Начиналась самая трудная и опасная часть работы, за которую взялся Маттаниа. Как в той игре, где надо прочертить единственную линию от одной точки к другой среди созвездий и мириад точек, судейским лицам надлежало направлять Маттаниа от одного персонажа к другому в кругу людей, названных Кастелли, да так, чтобы не нарушить последовательности и тем самым не погубить все дело.

Разумеется, игра началась с усердных визитов милосердия к несчастным семьям Кастелли и Мазотто. Потом Маттаниа идет к Чипри и сообщает, что оба приговоренных к смерти поручили ему пробудить в князе Сант'Элиа и в монсеньоре Калькаре сострадание к судьбе этих семейств, которые уже сейчас находятся в самой отчаянной нищете, а вскоре станут вдовами и сиротами. Чипри не почуял обмана, хотя и сам занимался подобным ремеслом в недавние, оплакиваемые им времена, при бурбонской полиции. А может быть, он попался на удочку именно потому, что сразу же почувствовал к Маттаниа симпатию, как к человеку того же пошиба, что и он сам. Как бы то ни было, для объяснения его доверчивости и в подтверждение того, что Маттаниа действительно сумел вытянуть у Мазотто и Кастелли нужные сведения, следует допустить, что, явившись к Чипри как друг осужденных, а следовательно и его друг, Маттаниа сообщил ему несомненные доказательства возникшей между ними откровенности.

С того момента, когда Орацио Маттаниа устанавливает с Чипри доверительные отношения, мы попадаем в настоящий водоворот имен, встреч, «выпивонов» (то есть импровизированных пирушек, орошаемых вином), выездов за город и в соседние деревни, свиданий, нередко переносившихся или сводившихся для Маттаниа лишь к тщетному ожиданию. Как мы полагаем, недоразумения происходили из-за большой путаницы со временем: Маттаниа назначал встречи с Чипри и другими заговорщиками, те назначали встречи ему, вдобавок Маттаниа должен был держать связь с судейскими лицами; к тому же местное время не совпадало с общеитальянским. В довершение всего итальянский язык, на котором осведомитель изъяснялся, был еще более исковерканным, неточным, а подчас и бессмысленным, чем язык полицейских инспекторов; вероятно, таково же было и мышление Маттаниа. Но важно другое — то, что его миссия, по-видимому, развертывалась с той нарастающей постепенностью, которая входила в планы следственных органов. Это была рассчитанная «эскалация», завершившаяся встречей на высшем уровне, куда был допущен Маттаниа.

■ Обязательные задания ■
1 > Приведите в виде нумерованного списка строки записей, начиная со строки, где стоит «NumBackwardEvents=5», и заканчивая последней строкой записей. Пустые строки и изображения в ответ не включайте.
2 > Продолжите текст о миссии Маттаниа, начав сразу после его последнего предложения.
Текст и записи никак не связаны друг с другом.

■ Фрагменты набора данных ■

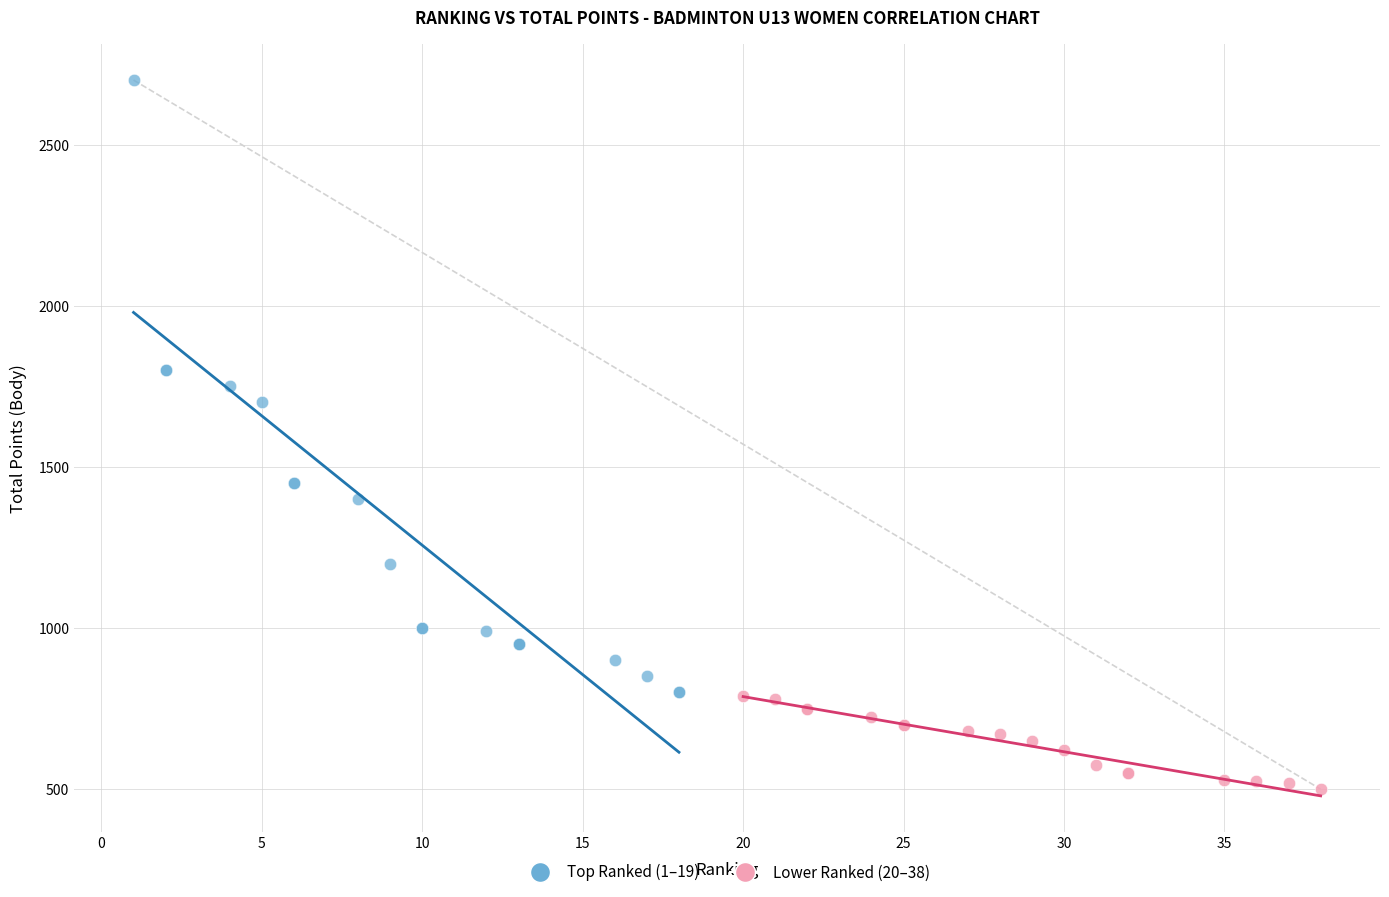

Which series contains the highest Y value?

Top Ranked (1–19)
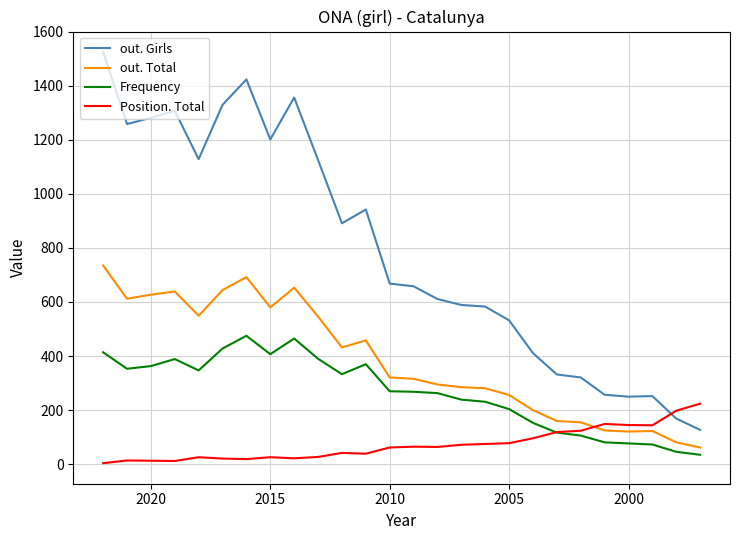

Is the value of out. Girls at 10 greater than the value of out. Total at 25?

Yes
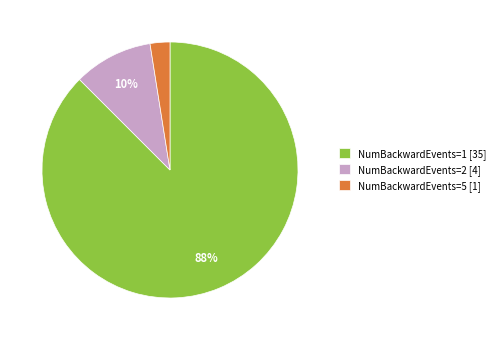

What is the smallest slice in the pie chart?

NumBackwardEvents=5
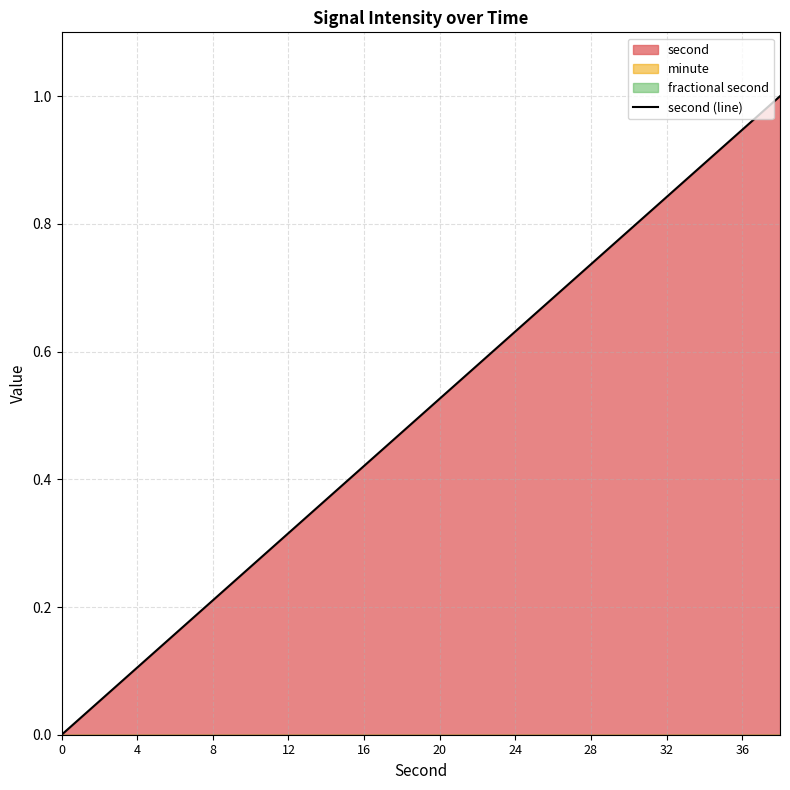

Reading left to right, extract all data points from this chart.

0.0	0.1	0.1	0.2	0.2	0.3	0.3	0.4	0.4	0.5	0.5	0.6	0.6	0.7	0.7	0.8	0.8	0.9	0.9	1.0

■ Ответы к упражнениям ■
1 >
1. NumBackwardEvents=5
2. Reading left to right, extract all data points from this chart.
3. 0.0	0.1	0.1	0.2	0.2	0.3	0.3	0.4	0.4	0.5	0.5	0.6	0.6	0.7	0.7	0.8	0.8	0.9	0.9	1.0

2 >
Направляясь на это собрание (назначенное, кажется, в 7.30 вечера по итальянскому времени), Маттаниа встретился с Чипри; тот был встревожен известием, что трое осужденных уже переведены в Капеллу (все приговоренные к смертной казни проводили последнюю ночь в тюремной часовне, приобщаясь к таинству религии — одни против воли, другие в надежде найти поддержку и утешение, как это и было задумано изначально). Чипри сказал, что он боится, как бы они перед лицом смерти не проговорились, и что он «от страху уже два дня куска проглотить не может». Этот страх не помешал ему, однако, посоветовать Маттаниа, ставшему теперь начальством повыше его, уговорить синьоров, с которыми тому предстояло встретиться, предпринять действия (по-видимому, новую поножовщину) вечером в праздник Сан-Джузеппе, чтобы «подзаработать деньжат». И предупредил, «чтоб не вышло так, что я про него забуду после того, как он мне открыл все двери».

Маттаниа заверил Чипри, что он его не забудет, и выставил ему в таверне полбутылки вишневки. «Мы вышли вместе, он немного проводил меня, и мы условились встретиться у него дома в 10 часов вечера». Здесь надо отметить, что если дело было до праздника Сан-Джузеппе, то есть до 19 марта, то известие о переводе приговоренных в Капеллу было неверным: их казнили 9 апреля в 6 часов утра на площади Консолационе.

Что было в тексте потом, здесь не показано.